‘What’s the Fog Like?’

On a high hill in Amesbury fog rises from lower woods

Like it’s coming to get us with a gauze net made of dew,

So fine that it floats, but that’s not the exact word for it, so

Fine that it’s another form of air, revealing the air otherwise

Invisible around and through us, the fog standing but not in

Fact standing, more like hovering and at the same time just

Inching up the long-gone ski slope, subject of this week’s

Guest-speaker at the Italian eatery at the bottom of the hill,

On the edge of the cozy preserved red-brick downtown,

The event hosted by the Bartlett Museum on Main Street,

Named for Josiah Bartlett, a doctor who was born here,

But is better known for being governor and chief justice in

New Hampshire after signing the Independence Declaration,

Which is why in his hometown there’s a taller-than-life

Bronze statue whose butt-end faces one-way traffic due

To a revised road pattern that made a loop of the flow—

The fog like a lace curtain, a shroud, a weightless mist,

All the clichés in a million mediocre poems launched by fog

Banks, harbor fog, foggy bottoms, Foghat, and Sandburg,

The fog like my sight blurred, losing the long view, an eye

Or two scaled over, straining to see past a skim-milky filter,

The fog draining color from the enduring pines and firs.
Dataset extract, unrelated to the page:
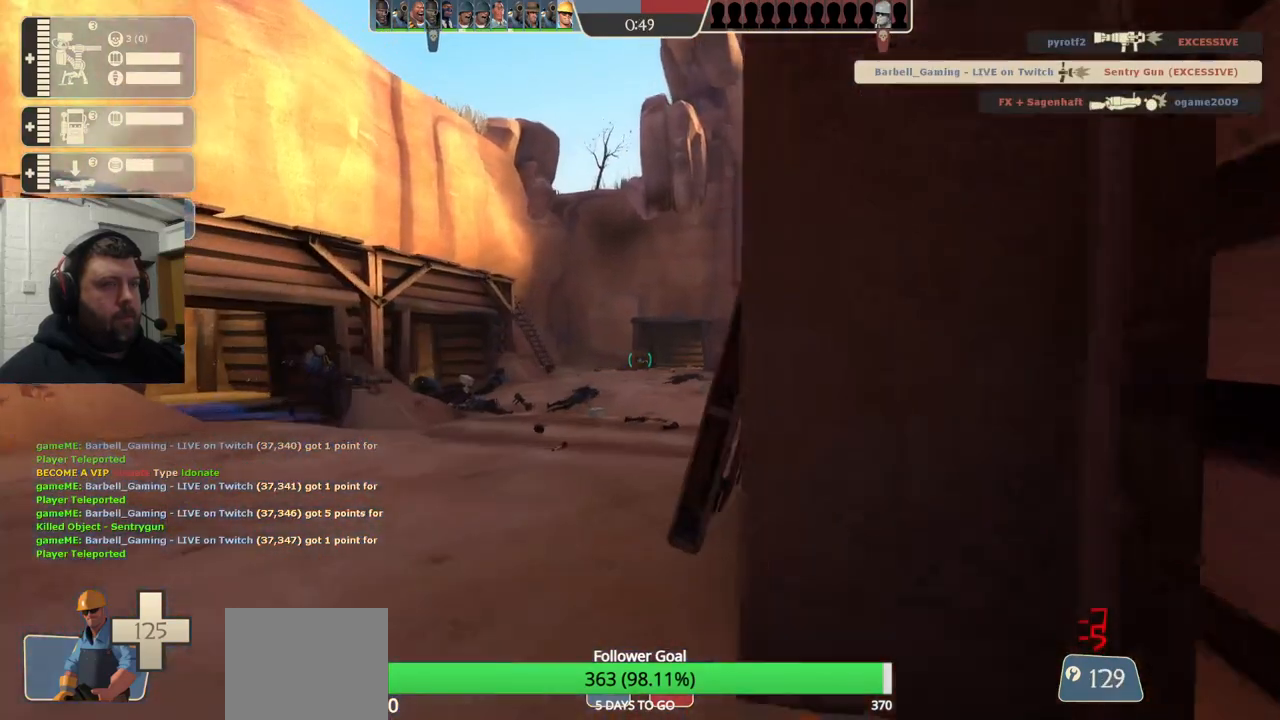
{"buttons": ["R1"], "left_stick": "center", "right_stick": "center", "events": [[200, "left_stick", "center"], [350, "R1", "down"], [400, "R1", "up"], [467, "R1", "down"]]}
For ten dollars anyone can buy a ticket to the ski-hill talk

Coming up Sunday, by which time this morning’s fog

Will have crept up and over our hill and been vaporized

By the guaranteed return of sun rays, if not today, then

For sure tomorrow, as April moves towards May and the

Days of longer, stronger sunlight, the power that pulls

Buds out of winter sticks and green from the smashed

Bland grass on the favored powder-trail of past pale winters.

 

— Paul Marion, 2019

Atlantic Forests Ski Area (or Locke’s Hill or Amesbury Ski Tows) on Powwow Hill in Amesbury, Mass. (web photo, undated, courtesy of newenglandskihistory.com). The hill is 330 feet high, and for a time drew as many as 1000 people per day with its fou…

Atlantic Forests Ski Area (or Locke’s Hill or Amesbury Ski Tows) on Powwow Hill in Amesbury, Mass. (web photo, undated, courtesy of newenglandskihistory.com). The hill is 330 feet high, and for a time drew as many as 1000 people per day with its four tows, lights for night skiing, and well-maintained trails. The area is now the site of a small townhouse condo cluster called Atlantic View, built in 2005. My wife Rosemary and I live here, and this is the view, minus skiers, from our back windows.